O Evangelho nos fala e nos ensina esta lição: temer a força que nos obriga escolher caminhos opostos aos do amor e aos de Cristo. Não devemos temer aqueles que matam o corpo, mas aqueles que matam a alma, ou seja, os sentimentos que fazem perder o sentido das coisas, a apreciação pela vida e a alegria de estarmos vivos. A perseguição, a incompreensão e a hostilidade são companheiras dos seguidores de Cristo que são frequentemente tentados a calar a esperança que habita seus corações e são tentados a permanecer em silêncio escondendo seus dons.
Não ter medo é ir contra tudo aquilo que sufoca os talentos, esvazia a vida e mata a criatividade. Livres do medo lutamos pela fé cristã e pelo Evangelho. Livres do medo somos capazes de encontrar a direção da vida trazendo o brilho do amor que nos habita.

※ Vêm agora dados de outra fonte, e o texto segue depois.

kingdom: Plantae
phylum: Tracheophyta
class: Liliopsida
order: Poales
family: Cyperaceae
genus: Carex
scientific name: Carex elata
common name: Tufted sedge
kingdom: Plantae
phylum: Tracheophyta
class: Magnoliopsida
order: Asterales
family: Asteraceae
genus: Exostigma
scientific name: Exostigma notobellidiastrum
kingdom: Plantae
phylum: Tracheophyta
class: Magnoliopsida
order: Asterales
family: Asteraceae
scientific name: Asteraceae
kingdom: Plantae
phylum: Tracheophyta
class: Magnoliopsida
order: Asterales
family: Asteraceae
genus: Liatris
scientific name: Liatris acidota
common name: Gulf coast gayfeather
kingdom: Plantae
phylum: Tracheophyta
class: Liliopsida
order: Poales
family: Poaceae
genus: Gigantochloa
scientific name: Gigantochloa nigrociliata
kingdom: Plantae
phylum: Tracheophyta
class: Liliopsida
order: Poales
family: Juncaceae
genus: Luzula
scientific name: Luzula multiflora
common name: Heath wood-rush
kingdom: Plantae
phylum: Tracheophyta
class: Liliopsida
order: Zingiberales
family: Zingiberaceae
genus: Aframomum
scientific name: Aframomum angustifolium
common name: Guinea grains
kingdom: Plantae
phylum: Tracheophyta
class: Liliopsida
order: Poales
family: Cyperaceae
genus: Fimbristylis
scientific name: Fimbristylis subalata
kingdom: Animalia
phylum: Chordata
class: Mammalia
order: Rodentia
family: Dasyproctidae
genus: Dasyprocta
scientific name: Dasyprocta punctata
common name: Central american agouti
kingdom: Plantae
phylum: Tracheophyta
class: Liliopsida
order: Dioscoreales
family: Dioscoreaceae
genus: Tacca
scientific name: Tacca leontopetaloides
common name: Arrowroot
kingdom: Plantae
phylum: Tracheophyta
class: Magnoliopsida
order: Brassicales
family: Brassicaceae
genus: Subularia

Nem mesmo quando caímos Deus nos abandona. O cuidado de Deus e sua ternura nos acompanham e podem ser contemplados quando somos capazes de sentir o amor e a presença do Deus-Pai. Afinal, o verdadeiro pai sempre está disposto a caminhar ao lado de seu filho. Também, os discípulos, preciosos aos olhos de Deus mais do que os pardais e os cabelos da cabeça, eram protegidos quando, sem temor, tinham o desejo de avançar a caminhada.
De igual maneira, quando livres e incondicionalmente colocamos nossas vidas nas mãos do Criador, estamos Nele e com Ele, pois nossos sentimentos são sentidos pelo coração do Deus-Pai que nos protege caminhando conosco e nos dando esperança e força para prosseguirmos.
Hoje, somos convidados a romper com os mundanos paradigmas revestidos de religiosidade que nos dizem: “Deus é aquele que devemos ter medo”. Os controladores da fé manipulam a grandeza divina a fim de colocá-la a serviço de seus desejos autorreferenciais. Esses controladores colocam máscaras no rosto de Deus fazendo-O instrumento de poder e de controle. O primeiro “inimigo” de Deus é o medo, pois tira-nos da Sua presença fazendo-nos sentir indignos, desvalorizados e não merecedores. O medo é a maior ameaça à fé cristã, pois ele nos leva à dúvida sobre a misericórdia, sobre a proximidade e sobre continuidade da presença de Deus na história. Nesse sentido, o medo significa morte, pois ele é o oposto da fé. Deus não nos fez para a morte, mas para a vida. Ele quer vivamos em abundância, alegria e apreciação, pois Ele é o Deus da Vida.
Senhor, ajuda-me escolher sempre pelo bem maior e por aquilo que é libertador. Não permita com que meus medos me paralisem e nem façam morrer a esperança em mim. Tira-me dos medos que controlam os teus desejos e a tua ternura. Liberta-me para que eu consiga fazer mais em prol da fé cristã e do teu Evangelho. Ajuda-me avançar para ir ao encontro de teus planos de amor.